Professional Biography
After completing his doctorate, Dr. Tierney taught at the Pennsylvania State University and was a research associate in the Center for the Study of Higher Education. In 1980, he joined the faculty of the Graduate School of Education at the University of Pennsylvania and became associate director of the Institute for Research on Higher Education. From 1987 to 1993, Dr. Tierney served as associate dean of Penn GSE. During the 1993–94 fiscal year, he served as a special assistant to the interim provost at the University of Pennsylvania.

Research Interests and Current Projects
Dr. Tierney is a student of the economics and financing of colleges and universities. His research has explored the decisions of students and their families to matriculate at a college and university. Of particular interest has been the impact of various types of student financial aid programs on these decisions. Comparisons across different cohorts of high school seniors indicate that the structure of student college choice decisions remained relatively unchanged during the 1980s for most colleges and universities in Pennsylvania.

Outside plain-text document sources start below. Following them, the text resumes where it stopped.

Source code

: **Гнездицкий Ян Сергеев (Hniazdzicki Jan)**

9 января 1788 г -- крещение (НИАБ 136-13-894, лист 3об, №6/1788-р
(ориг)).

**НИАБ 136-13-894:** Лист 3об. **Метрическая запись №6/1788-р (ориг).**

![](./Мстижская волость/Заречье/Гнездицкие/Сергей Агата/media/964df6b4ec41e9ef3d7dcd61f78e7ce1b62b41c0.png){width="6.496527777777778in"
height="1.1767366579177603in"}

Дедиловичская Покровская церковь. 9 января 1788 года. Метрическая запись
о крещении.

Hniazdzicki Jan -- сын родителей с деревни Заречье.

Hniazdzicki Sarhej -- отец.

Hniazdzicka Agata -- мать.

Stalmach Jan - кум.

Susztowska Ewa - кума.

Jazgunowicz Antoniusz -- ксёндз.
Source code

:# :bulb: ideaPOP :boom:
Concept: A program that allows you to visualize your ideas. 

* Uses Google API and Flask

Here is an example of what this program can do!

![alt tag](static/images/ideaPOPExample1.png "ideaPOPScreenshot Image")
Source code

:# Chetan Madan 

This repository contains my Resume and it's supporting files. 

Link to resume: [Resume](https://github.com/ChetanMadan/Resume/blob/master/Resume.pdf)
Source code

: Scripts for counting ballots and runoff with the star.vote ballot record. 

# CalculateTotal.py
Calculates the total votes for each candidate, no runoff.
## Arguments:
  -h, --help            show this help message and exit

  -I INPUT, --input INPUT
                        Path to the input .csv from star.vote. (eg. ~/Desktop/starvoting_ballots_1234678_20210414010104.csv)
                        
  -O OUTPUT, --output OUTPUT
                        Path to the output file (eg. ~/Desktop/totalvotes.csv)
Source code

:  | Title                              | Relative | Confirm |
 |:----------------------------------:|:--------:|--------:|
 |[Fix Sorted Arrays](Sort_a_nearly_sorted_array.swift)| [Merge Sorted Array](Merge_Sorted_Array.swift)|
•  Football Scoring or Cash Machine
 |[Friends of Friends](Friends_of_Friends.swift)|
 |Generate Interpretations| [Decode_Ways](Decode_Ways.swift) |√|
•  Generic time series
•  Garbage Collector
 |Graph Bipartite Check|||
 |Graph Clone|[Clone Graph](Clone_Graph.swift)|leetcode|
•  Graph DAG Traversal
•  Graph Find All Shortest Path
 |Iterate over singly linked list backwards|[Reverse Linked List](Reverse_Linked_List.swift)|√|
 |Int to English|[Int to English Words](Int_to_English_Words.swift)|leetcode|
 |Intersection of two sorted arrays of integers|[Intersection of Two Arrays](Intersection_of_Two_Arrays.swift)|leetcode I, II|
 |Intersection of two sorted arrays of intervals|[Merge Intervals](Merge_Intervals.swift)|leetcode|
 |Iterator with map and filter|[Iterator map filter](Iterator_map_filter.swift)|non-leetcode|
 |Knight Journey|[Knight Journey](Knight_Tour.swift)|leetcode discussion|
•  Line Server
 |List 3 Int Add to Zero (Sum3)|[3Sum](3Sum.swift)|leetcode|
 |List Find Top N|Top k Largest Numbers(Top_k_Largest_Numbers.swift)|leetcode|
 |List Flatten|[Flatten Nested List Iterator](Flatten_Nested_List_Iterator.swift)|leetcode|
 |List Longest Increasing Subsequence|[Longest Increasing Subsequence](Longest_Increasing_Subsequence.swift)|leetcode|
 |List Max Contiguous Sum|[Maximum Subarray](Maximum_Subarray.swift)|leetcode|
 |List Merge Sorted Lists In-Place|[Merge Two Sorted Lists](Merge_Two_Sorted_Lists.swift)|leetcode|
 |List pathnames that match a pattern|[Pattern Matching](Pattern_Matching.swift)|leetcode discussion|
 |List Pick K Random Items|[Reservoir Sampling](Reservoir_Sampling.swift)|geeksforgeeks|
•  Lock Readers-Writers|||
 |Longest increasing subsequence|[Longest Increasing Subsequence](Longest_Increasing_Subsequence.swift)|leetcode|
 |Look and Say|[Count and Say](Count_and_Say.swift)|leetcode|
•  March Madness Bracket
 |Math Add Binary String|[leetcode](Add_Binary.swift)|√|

Dr. Tierney’s current research focuses on three related areas. Central to this research is the development of a methodology for assessing the labor market outcomes of colleges and universities. This methodology merges institutional data with state labor department data and is currently being pilot-tested in New Jersey. The second area investigates the costs of schools of allied medical professions. These schools were selected because they already possess an outcome measure, i.e., the rate at which students pass various professional licensure examinations. These two areas are combined in the modeling of the investment decisions of colleges and universities. Central to understanding these decisions is a conceptualization of colleges and universities as constrained maximizers. Foremost among the constraints are the institution’s cost of capital, which is significantly affected by various third-party payers and forms of collegiate regulation. Paralleling this work in the United States, Dr. Tierney has been involved with two projects with the People’s Republic of China: an international conference on the structure of higher education capital markets, held in Shanghai, and a study of the development of a national student loan program.

Courses Taught
EDUC 551: The System of Higher Education in the United States
EDUC 751: Quantitative Research Methods in Higher Education
EDUC 803: Readings in Higher Education

Selected Publications
Tierney, M. (1985). Financing a college education: Toward a new partnership of families, institutions, and government. In J. Smart (Ed.), Higher education: Handbook of theory and research. Kluwer Academic Publishers.

Tierney, M. (1980). The impact of institutional net price on student demand for public/private higher education. Economics of Education Review.

Tierney, M., & Baldridge, J.V. (1979). New approaches to management. San Francisco: Jossey-Bass.